I have a table with about 13 million rows. Each row represents a measurement of a certain type for a particular project for a particular hour of a particular day.
I have a query that finds sums or averages of these values depending on the measurement type. It's very slow, like a few minutes.
We have certain reporting pages that utilize the results of this query, but it's not acceptable for the pages to take multiple minutes to load. My solution so far has been to cache the results of the query in what I'm calling a summary table.
The problem is that the nightly-run script that refreshes the summary table takes too long to run. I'm not even trying to refresh the whole summary table at once but it still takes too long. (By "too long" I mean errors are raised and the refresh job is not completed.)
I have a hunch that the challenges I'm facing are a result of going about things in the wrong way, and that the solution is maybe not to tweak a few things to shave off the query run time by 1% here and there but to approach the problem in a completely different way.
Any suggestions would be appreciated. I apologize if I'm not asking this question in a very good way; I'm not sure how to formulate it better. Happy to provide clarification or more details.

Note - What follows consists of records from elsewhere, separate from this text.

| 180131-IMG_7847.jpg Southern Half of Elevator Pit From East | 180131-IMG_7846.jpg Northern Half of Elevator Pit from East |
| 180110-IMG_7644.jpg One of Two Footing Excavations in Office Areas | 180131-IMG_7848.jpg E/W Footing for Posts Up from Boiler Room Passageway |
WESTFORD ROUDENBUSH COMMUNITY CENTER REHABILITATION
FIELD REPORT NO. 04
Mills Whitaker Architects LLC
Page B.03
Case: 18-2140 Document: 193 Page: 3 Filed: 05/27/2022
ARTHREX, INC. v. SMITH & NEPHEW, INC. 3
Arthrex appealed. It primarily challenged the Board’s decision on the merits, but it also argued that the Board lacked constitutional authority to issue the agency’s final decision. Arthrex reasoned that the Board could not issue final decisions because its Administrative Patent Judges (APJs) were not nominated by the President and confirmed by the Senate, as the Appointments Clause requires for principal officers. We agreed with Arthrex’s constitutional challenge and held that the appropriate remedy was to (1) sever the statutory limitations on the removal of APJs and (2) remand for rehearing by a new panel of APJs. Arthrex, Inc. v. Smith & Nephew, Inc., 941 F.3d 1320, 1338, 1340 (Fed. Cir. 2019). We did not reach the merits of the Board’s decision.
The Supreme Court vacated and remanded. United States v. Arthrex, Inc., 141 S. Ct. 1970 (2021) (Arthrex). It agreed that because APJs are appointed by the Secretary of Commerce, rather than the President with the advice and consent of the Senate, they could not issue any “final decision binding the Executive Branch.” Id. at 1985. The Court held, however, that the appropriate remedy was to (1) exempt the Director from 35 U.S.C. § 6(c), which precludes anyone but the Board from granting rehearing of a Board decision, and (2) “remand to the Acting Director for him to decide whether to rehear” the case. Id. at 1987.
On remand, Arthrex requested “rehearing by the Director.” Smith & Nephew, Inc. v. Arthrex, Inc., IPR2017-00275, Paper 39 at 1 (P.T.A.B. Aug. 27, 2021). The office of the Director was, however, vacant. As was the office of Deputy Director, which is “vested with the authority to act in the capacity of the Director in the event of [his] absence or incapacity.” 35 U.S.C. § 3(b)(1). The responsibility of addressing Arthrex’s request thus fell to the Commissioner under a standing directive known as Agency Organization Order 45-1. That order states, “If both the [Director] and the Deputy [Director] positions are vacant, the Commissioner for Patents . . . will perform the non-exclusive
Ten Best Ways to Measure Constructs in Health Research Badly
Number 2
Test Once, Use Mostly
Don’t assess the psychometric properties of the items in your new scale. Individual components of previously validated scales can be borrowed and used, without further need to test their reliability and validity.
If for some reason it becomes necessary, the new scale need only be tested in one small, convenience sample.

Here's a simplified version of the query that takes forever to run. (Even this simplified version takes quite a long time.)
select date(calc_dt),
project_id,
calculation_type_cd,
sum(result)
from calc_calculation_results
group by date(calc_dt),
project_id,
calculation_type_cd
The nightly job is basically a SELECT INTO
that takes the results of this query and puts them into my summary table. The result
column is the value we're interested in for the purpose of the reports.